“The mother who takes pains to endow her children with good habits secures for herself smooth and easy days.”
Charlotte Mason, English educator in the late 19th century
Last month we worked on the habit of manners and obedience. Monday morning when my kiddos came downstairs they found me cutting little charts to tape to the wall. We had done this a couple of years ago so the kids were familiar with the charts. We call them “O.K. Dad O.K. Mom” carts. (Terribly exciting I know.) The idea is simple: Each time they say “O.K Mom” or “O.K. Dad” They got to color in a square. “Please put your shoes away.” “O.K. Mom!” “Can you hand me the baby wipes?” “O.K. Mom!” We do not require this response from them. We were encouraging the extra steps they were taking when they acknowledged that they were being spoken to and used self-control in those difficult moments.

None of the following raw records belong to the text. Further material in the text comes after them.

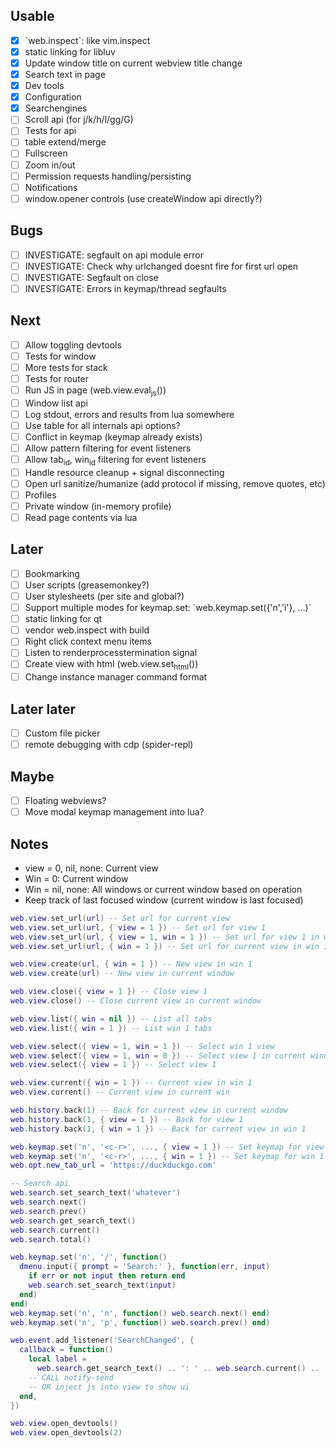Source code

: ** Usable
- [X] `web.inspect`: like vim.inspect
- [X] static linking for libluv
- [X] Update window title on current webview title change
- [X] Search text in page
- [X] Dev tools
- [X] Configuration
- [X] Searchengines
- [ ] Scroll api (for j/k/h/l/gg/G)
- [ ] Tests for api
- [ ] table extend/merge
- [ ] Fullscreen
- [ ] Zoom in/out
- [ ] Permission requests handling/persisting
- [ ] Notifications
- [ ] window.opener controls (use createWindow api directly?)

** Bugs
- [ ] INVESTIGATE: segfault on api module error
- [ ] INVESTIGATE: Check why urlchanged doesnt fire for first url open
- [ ] INVESTIGATE: Segfault on close
- [ ] INVESTIGATE: Errors in keymap/thread segfaults

** Next
- [ ] Allow toggling devtools
- [ ] Tests for window
- [ ] More tests for stack
- [ ] Tests for router
- [ ] Run JS in page (web.view.eval_js())
- [ ] Window list api
- [ ] Log stdout, errors and results from lua somewhere
- [ ] Use table for all internals api options?
- [ ] Conflict in keymap (keymap already exists)
- [ ] Allow pattern filtering for event listeners
- [ ] Allow tab_id, win_id filtering for event listeners
- [ ] Handle resource cleanup + signal disconnecting
- [ ] Open url sanitize/humanize (add protocol if missing, remove quotes, etc)
- [ ] Profiles
- [ ] Private window (in-memory profile)
- [ ] Read page contents via lua

** Later
- [ ] Bookmarking
- [ ] User scripts (greasemonkey?)
- [ ] User stylesheets (per site and global?)
- [ ] Support multiple modes for keymap.set: `web.keymap.set({'n','i'}, ...)`
- [ ] static linking for qt
- [ ] vendor web.inspect with build
- [ ] Right click context menu items
- [ ] Listen to renderprocesstermination signal
- [ ] Create view with html (web.view.set_html())
- [ ] Change instance manager command format

** Later later
- [ ] Custom file picker
- [ ] remote debugging with cdp (spider-repl)

** Maybe
- [ ] Floating webviews?
- [ ] Move modal keymap management into lua?

** Notes
- view = 0, nil, none: Current view
- Win = 0: Current window
- Win = nil, none: All windows or current window based on operation
- Keep track of last focused window (current window is last focused)
#+begin_src lua
web.view.set_url(url) -- Set url for current view
web.view.set_url(url, { view = 1 }) -- Set url for view 1
web.view.set_url(url, { view = 1, win = 1 }) -- Set url for view 1 in win 1
web.view.set_url(url, { win = 1 }) -- Set url for current view in win 1

web.view.create(url, { win = 1 }) -- New view in win 1
web.view.create(url) -- New view in current window

web.view.close({ view = 1 }) -- Close view 1
web.view.close() -- Close current view in current window

web.view.list({ win = nil }) -- List all tabs
web.view.list({ win = 1 }) -- List win 1 tabs

web.view.select({ view = 1, win = 1 }) -- Select win 1 view
web.view.select({ view = 1, win = 0 }) -- Select view 1 in current window
web.view.select({ view = 1 }) -- Select view 1

web.view.current({ win = 1 }) -- Current view in win 1
web.view.current() -- Current view in current win

web.history.back(1) -- Back for current view in current window
web.history.back(1, { view = 1 }) -- Back for view 1
web.history.back(1, { win = 1 }) -- Back for current view in win 1

web.keymap.set('n', '<c-r>', ..., { view = 1 }) -- Set keymap for view 1
web.keymap.set('n', '<c-r>', ..., { win = 1 }) -- Set keymap for win 1
web.opt.new_tab_url = 'https://duckduckgo.com'

-- Search api
web.search.set_search_text('whatever')
web.search.next()
web.search.prev()
web.search.get_search_text()
web.search.current()
web.search.total()

web.keymap.set('n', '/', function()
  dmenu.input({ prompt = 'Search:' }, function(err, input)
    if err or not input then return end
    web.search.set_search_text(input)
  end)
end)
web.keymap.set('n', 'n', function() web.search.next() end)
web.keymap.set('n', 'p', function() web.search.prev() end)

web.event.add_listener('SearchChanged', {
  callback = function()
    local label =
      web.search.get_search_text() .. ': ' .. web.search.current() .. '/' .. web.search.total()
    -- CALL notify-send
    -- OR inject js into view to show ui
  end,
})

web.view.open_devtools()
web.view.open_devtools(2)
#+end_src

When we played this game two years ago I had a prize box and used stickers to fill in the spaces. Each time they completed a row they got to pick something out of the box. This time we were much less fancy. We just used crayons instead of stickers, and we didn’t have a prize box. (Although my competitive daughter thought it prize enough to beat her brothers to the end of the row!)

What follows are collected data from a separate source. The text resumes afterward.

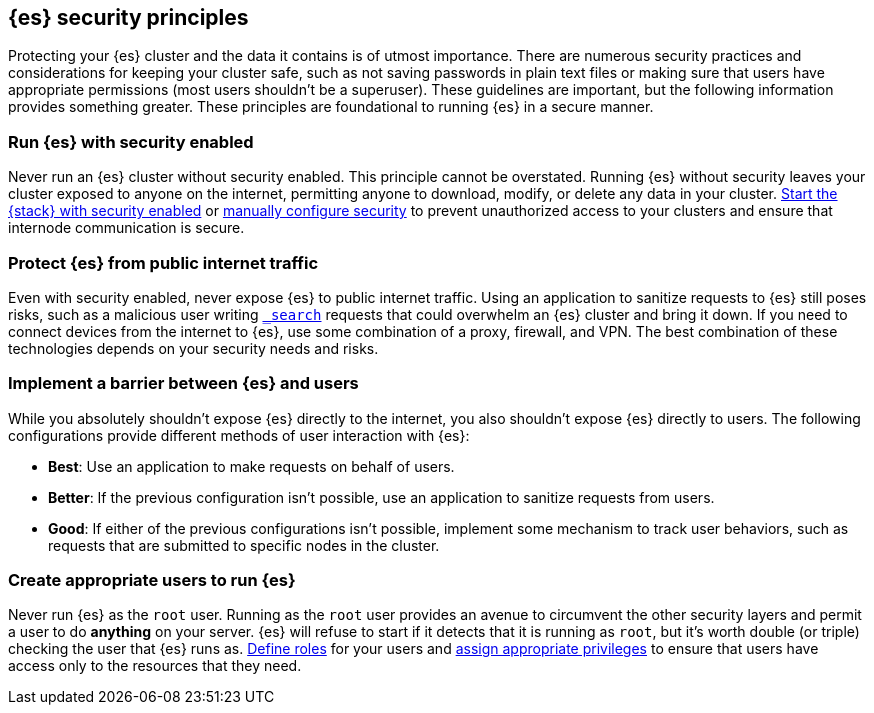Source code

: [[es-security-principles]]
== {es} security principles
Protecting your {es} cluster and the data it contains is of utmost importance.
There are numerous security practices and considerations for keeping your
cluster safe, such as not saving passwords in plain text files or making sure
that users have appropriate permissions (most users shouldn't be a superuser).
These guidelines are important, but the following information provides something
greater. These principles are foundational to running {es} in a secure manner.

[discrete]
[[security-dont-run-without]]
=== Run {es} with security enabled
Never run an {es} cluster without security enabled. This principle cannot be
overstated. Running {es} without security leaves your cluster exposed to anyone
on the internet, permitting anyone to download, modify, or delete any data in
your cluster.
<<configuring-stack-security,Start the {stack} with security enabled>> or
<<manually-configure-security,manually configure security>> to prevent
unauthorized access to your clusters and ensure that internode communication
is secure. 

[discrete]
[[security-dont-expose]]
=== Protect {es} from public internet traffic
Even with security enabled, never expose {es} to public internet traffic.
Using an application to sanitize requests to {es} still poses risks, such as
a malicious user writing <<search,`_search`>> requests that could overwhelm an
{es} cluster and bring it down. If you need to connect devices from the internet
to {es}, use some combination of a proxy, firewall, and VPN. The best
combination of these technologies depends on your security needs and risks.

[discrete]
[[security-dont-expose-to-users]]
=== Implement a barrier between {es} and users
While you absolutely shouldn't expose {es} directly to the internet, you also
shouldn't expose {es} directly to users. The following configurations provide
different methods of user interaction with {es}:

* *Best*: Use an application to make requests on behalf of users.
* *Better*: If the previous configuration isn't possible, use an application to
sanitize requests from users.
* *Good*: If either of the previous configurations isn't possible, implement
some mechanism to track user behaviors, such as requests that are submitted to
specific nodes in the cluster.

[discrete]
[[security-dont-run-as-root]]
=== Create appropriate users to run {es}
Never run {es} as the `root` user. Running as the `root` user provides an avenue
to circumvent the other security layers and permit a user to do *anything* on
your server. {es}  will refuse to start if it detects that it is running as
`root`, but it's worth double (or triple) checking the user that {es} runs as. 
<<defining-roles,Define roles>> for your users and
<<security-privileges,assign appropriate privileges>> to ensure that users have
access only to the resources that they need.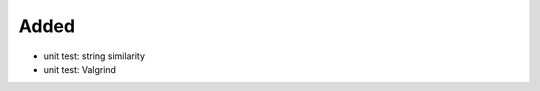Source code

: .. A new scriv changelog fragment.
..
.. Uncomment the header that is right (remove the leading dots).
..
Added
.....

- unit test:  string similarity

- unit test:  Valgrind

.. Changed
.. .......
..
.. - A bullet item for the Changed category.
..
.. Deprecated
.. ..........
..
.. - A bullet item for the Deprecated category.
..
.. Fixed
.. .....
..
.. - A bullet item for the Fixed category.
..
.. Removed
.. .......
..
.. - A bullet item for the Removed category.
..
.. Security
.. ........
..
.. - A bullet item for the Security category.
..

We do not expect that our kids always obey without question, as long as they ask questions respectfully and accept the response. “Hey kids! It is time to clean up.” “Can I have 5 more minutes, Mom?” Then- whatever my answer-they should respond with self control. We described this kind of good-mannered obedience as cheerful (Looking back I would have used the word “joyful” not “cheerful”. “Cheerful” is not always possible-nor is it how we are called to obey.) quick and complete. If they said “O.K. Dad” but stomped off in anger or never got around to the task, they didn’t get to fill in the square.
The experience was positive for us. The spirit of obedience and good manners seems to be contagious. The kids encouraged each other. I felt like I repeated myself less because I knew that they heard me the first time. They got into it and made up situations and question in order to get a chance to say “O.K. Mom,” but I was fine with that. They thought that they were pulling one over on me, but we were working on the attitudes and habit. The more often they got did it the better! (The only thing I put a halt on was the competition.)
I have read the articles against obedience. (Wouldn’t our grandparents have been shocked?) The argument is that they want their children to learn to think not to obey. I am not interested in getting too deep into that argument, but only to say that I do not find these two to be mutually exclusive. Watch my daughter (yes, the competitive one!) receive an instruction and anyone can see her thinking and processing. Obedience takes thought too, but obedience also takes trust either in the authority or the God who put the authority there.
I learned a lot from this little exercise. I must be worthy of the trust I am asking them to have when they don’t understand. I also realized how many instructions I give my kids. There are A LOT of things that I ask of them in a day. It made me appreciate why they might grow tired of hearing my voice. I experienced the twinge of guilt when they would ask for something and my attitude was not joyful. I set the example of good manners in my response. Even more than a silly game, they are watching my response to this as well.